2. Full Disclosure of AI Functionality
VictoryXR shall disclose all AI or machine-learning functionality embedded within its platforms, including but not limited to:
AI-driven tutoring or instructional agents
Adaptive learning systems
Automated content generation tools
Data analytics powered by machine learning
Conversational AI features
Predictive or recommendation engines
Disclosures will describe:
The purpose of the AI feature
The type of data processed
Whether student data is used in inference
Whether human oversight is involved
VictoryXR acknowledges that disclosure does not imply district approval and that districts reserve the right to evaluate, score negatively, or reject proposals based on disclosed AI practices.
3. Prohibition on Training Commercial or Generalized Models
VictoryXR strictly prohibits the use of District data to train generalized, public, or commercial AI models.
Specifically:
Student data, educator data, and district operational data will not be used to train foundation models or shared AI systems.
District data will not be incorporated into generalized commercial datasets.
Data processed for AI functionality is used solely to provide contracted services to the District.
Where third-party AI providers are used, VictoryXR ensures contractual safeguards prevent the use of district data for model training beyond the scope of the district’s services.
4. FERPA and Privacy Compliance
All AI and ML features comply with:
The Family Educational Rights and Privacy Act (FERPA)
Applicable state student data privacy laws
Applicable federal data protection regulations
VictoryXR treats student data as confidential education records and implements appropriate administrative, technical, and physical safeguards to protect such information.

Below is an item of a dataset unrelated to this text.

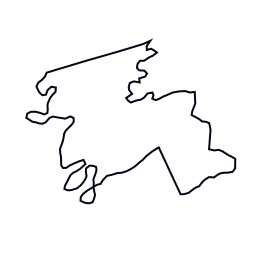 Coronel Barros, Rio Grande do Sul, Brazil (Natural Earth projection), rotated 255°
{"feature_id": "56859067B68301382836853", "entity_name": "Coronel Barros", "entity_type": "district", "adm_level": 2, "iso_a3": "BRA", "parent_name": "Brazil", "parent_adm1": "Rio Grande do Sul", "projection": "natural_earth1", "projection_center": [-54.066, -28.404], "detail": "fine", "context": "isolated", "style": "outline", "palette": "ink", "viewbox_px": 256, "rotation_deg": 255, "n_neighbors": 0, "source": "geoboundaries", "source_scale": "gbopen_adm2", "svg_char_len": 2279}
<svg xmlns="http://www.w3.org/2000/svg" viewBox="0 0 256 256"><g transform="rotate(255 128 128)"><path d="M206.5,172.2L205.2,164.2L204.7,149.6L204.3,136.1L203.9,112.3L203.8,105.4L202.5,63.7L199.3,61.3L196.9,57.6L195.1,53.2L191.8,50.3L188.6,50.8L185.0,51.7L181.8,53.8L181.4,57.3L185.5,60.2L187.7,64.7L185.7,68.8L181.8,67.4L179.3,63.3L177.2,60.6L172.6,56.9L170.1,55.9L166.6,55.3L163.3,53.9L162.8,50.6L165.5,46.7L167.6,43.0L168.8,38.2L167.9,34.4L164.1,32.4L158.8,37.3L157.2,40.7L155.5,43.2L154.2,46.7L154.8,49.9L158.1,54.9L158.5,58.4L156.5,62.6L153.3,69.7L154.1,75.3L151.8,78.0L148.2,77.3L145.8,74.6L143.7,70.8L141.5,67.1L138.8,64.7L134.9,63.1L131.0,60.9L125.6,57.0L121.6,56.1L117.1,55.7L112.0,54.5L109.1,53.8L106.1,55.0L105.5,58.2L106.8,61.7L107.6,65.8L108.4,71.5L108.7,76.8L104.2,77.6L100.9,71.1L99.5,66.7L98.9,63.3L97.3,60.2L93.8,57.0L88.3,52.0L85.5,50.8L83.3,53.9L82.7,57.3L82.9,63.0L84.8,67.4L86.9,70.4L89.3,73.2L92.2,75.5L96.2,75.9L99.8,77.0L101.6,81.0L100.6,84.3L98.7,87.1L95.6,86.7L92.1,84.7L87.4,81.3L83.2,80.6L80.1,79.4L81.2,83.6L81.1,87.0L84.2,90.3L87.2,95.3L87.0,100.4L87.2,105.9L86.4,110.5L86.7,116.1L87.7,120.3L88.8,123.9L90.2,127.1L91.7,129.9L93.5,134.2L96.0,138.2L97.8,142.3L99.1,145.4L100.3,149.2L101.3,152.7L50.4,161.6L49.5,165.4L49.8,170.2L51.9,175.0L52.9,178.0L53.3,181.7L56.4,185.6L58.1,188.6L59.6,193.5L58.0,198.3L59.4,201.8L60.3,205.1L60.0,209.0L59.0,212.9L58.6,217.7L61.2,221.0L70.5,223.6L73.6,220.5L75.5,218.3L77.8,216.1L80.9,213.3L83.4,210.1L84.0,205.5L86.5,200.8L105.0,207.3L111.7,207.7L113.9,204.8L115.2,201.1L117.7,199.5L120.5,196.7L124.1,192.8L127.5,194.4L134.2,199.3L145.6,201.8L146.3,196.9L148.8,193.0L150.1,187.2L150.7,180.4L149.8,174.6L149.2,169.8L148.2,166.1L147.7,162.0L150.1,159.1L153.1,161.1L155.9,160.8L156.3,155.8L153.4,151.8L152.1,148.1L152.4,142.8L151.9,137.2L154.4,135.2L157.5,134.0L159.9,140.8L164.4,138.9L167.3,139.3L171.0,141.4L171.5,145.7L169.0,151.1L173.0,151.6L173.2,157.8L175.7,160.5L179.1,158.7L180.9,153.6L183.8,152.2L187.4,153.8L189.8,156.9L188.8,160.9L190.9,167.3L191.4,170.6L193.4,175.5L195.9,173.5L198.6,170.8L198.5,166.4L202.3,167.3L206.5,172.2ZM65.4,74.4L67.9,76.5L71.7,78.8L76.0,79.0L80.1,79.4L78.1,72.5L76.0,67.6L73.5,64.5L70.0,63.3L67.3,66.5L65.5,70.0L65.4,74.4Z" fill="none" stroke="#020617" stroke-width="2"/></g></svg>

AI systems are designed to:
Minimize data collection
Limit data retention
Restrict access to authorized personnel
Ensure secure transmission and storage
5. District Control and AI Disablement
VictoryXR recognizes the District’s authority over AI-enabled functionality.
Where applicable:
AI features can be disabled at the district or administrative level.
Districts may request configuration changes to limit or modify AI behavior.
AI functionality will not be activated beyond the scope agreed upon in the contract.
VictoryXR will provide documentation explaining how AI features may be enabled, configured, or disabled.
6. Non-Disclosure Consequences
VictoryXR understands that failure to fully disclose AI usage and its implications may result in:
Disqualification from consideration
Rejection of proposals
Negative scoring during evaluation
Determination of non-responsiveness
VictoryXR affirms its commitment to full transparency and compliance with all disclosure requirements.
7. Ongoing Review
This policy is reviewed periodically to ensure alignment with evolving regulatory standards, district expectations, and responsible AI best practices.
VictoryXR remains committed to ethical AI deployment that supports student learning while protecting privacy and maintaining district control.